OPDRACHTEN>
1 > Geef alle volledige datums (dag, maand en jaar) uit de leestekst over terrorismebestrijding, in de volgorde waarin ze voorkomen.
2 > Schrijf de leestekst over terrorismebestrijding verder na de laatste zin.

--- LEESTEKST ---

In oktober 2014 verzocht de Raad de Commissie om te onderzoeken hoe eventuele tekortkomingen van het kaderbesluit inzake terrorismebestrijding (Kaderbesluit 2002/475/JBZ inzake terrorismebestrijding als gewijzigd bij Kaderbesluit 2008/919/JBZ van de Raad van 28 november 2008, hierna "kaderbesluit terrorismebestrijding" genoemd) zouden kunnen worden verholpen in het licht van met name UNSCR 2178(2014)1. In de gezamenlijke verklaring na de JBZ-Raad in Riga pleitten de ministers ervoor eventuele wetgevingsmaatregelen te overwegen om in het licht van UNSCR 2178(2014) een gemeenschappelijke interpretatie van terroristische misdrijven vast te stellen2. In zijn resolutie van 11 februari 2015 benadrukte het Europees Parlement onder meer dat de strafbaarstelling van misdaden die verband houden met buitenlandse strijders moet worden geharmoniseerd en dat mazen in de strafrechtelijke vervolging moeten worden voorkomen door het kaderbesluit terrorismebestrijding te actualiseren3.
Op 21 januari 2015 richtte het Comité van Ministers van de Raad van Europa het Comité Buitenlandse strijders en aanverwante zaken (Committee on Foreign Terrorist Fighters and Related Issues, COD-CTE) op. Onder het gezag van het Comité van deskundigen op het gebied van terrorisme (Committee of Experts on Terrorism, Codexter) werd het COD-CTE belast met de voorbereiding van een aanvullend protocol bij het Verdrag van de Raad van Europa ter voorkoming van terrorisme (CETS nr. 196).

--- AANGELEVERD MATERIAAL ---

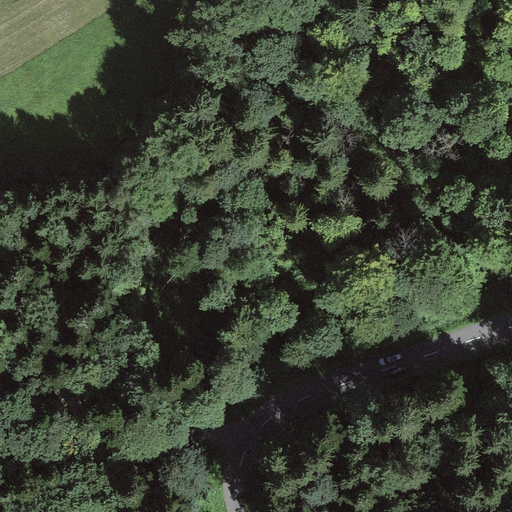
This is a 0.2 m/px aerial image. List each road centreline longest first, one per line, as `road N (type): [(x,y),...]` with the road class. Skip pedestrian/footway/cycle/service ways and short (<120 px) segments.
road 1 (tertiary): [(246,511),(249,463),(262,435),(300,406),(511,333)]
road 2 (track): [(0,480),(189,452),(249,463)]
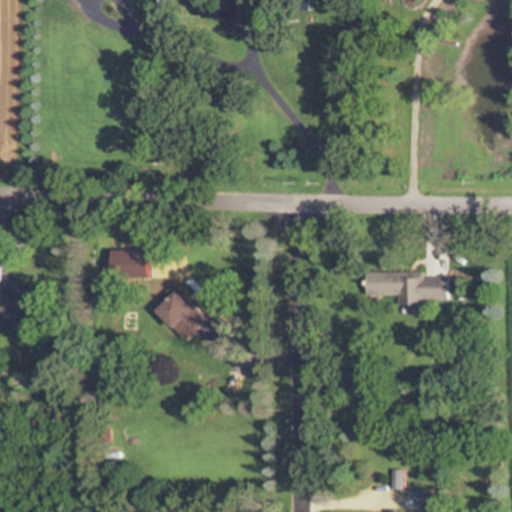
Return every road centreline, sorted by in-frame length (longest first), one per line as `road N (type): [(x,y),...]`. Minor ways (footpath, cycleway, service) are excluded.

---

ANTWOORDEN PER OPDRACHT>
1 >
28 november 2008
11 februari 2015
21 januari 2015

2 >
Na drie gespreksrondes binnen het COD-CTE (23-26 februari 2015, 9-12 maart 2015 en 23-26 maart 2015) heeft Codexter het aanvullend protocol besproken en ten slotte op 10 april 2015 op zijn 28e plenaire vergadering goedgekeurd.
De Parlementaire Vergadering van de Raad van Europa heeft advies uitgebracht over het aanvullend protocol op zijn zitting van 20-24 april. Het aanvullend protocol is onderzocht en op 12 mei 2015 voorlopig goedgekeurd door het Comité van Ministers, met het oog op de definitieve vaststelling op 19 mei 2015. Het protocol wordt op een later tijdstip voor ondertekening opengesteld.
-
2.JURIDISCHE ELEMENTEN VAN HET VOORSTEL
2.1 Doel en inhoud van het aanvullend protocol
Het aanvullend protocol heeft ten doel de snelle, gecoördineerde en doeltreffende tenuitvoerlegging van bepaalde aspecten van UNSCR 2178 mogelijk te maken (vooral de aspecten die verband houden met het voorkomen en vervolgen van het vertrek van buitenlandse terroristische strijders), een gemeenschappelijke interpretatie en aanpak van strafbare feiten die verband houden met buitenlandse terroristische strijders te bevorderen en, in ruimere zin, het onderzoek en de vervolging van voorbereidende handelingen die zouden kunnen leiden tot het plegen van terroristische handelingen te vergemakkelijken, en internationale samenwerking te bevorderen door intensievere informatie-uitwisseling.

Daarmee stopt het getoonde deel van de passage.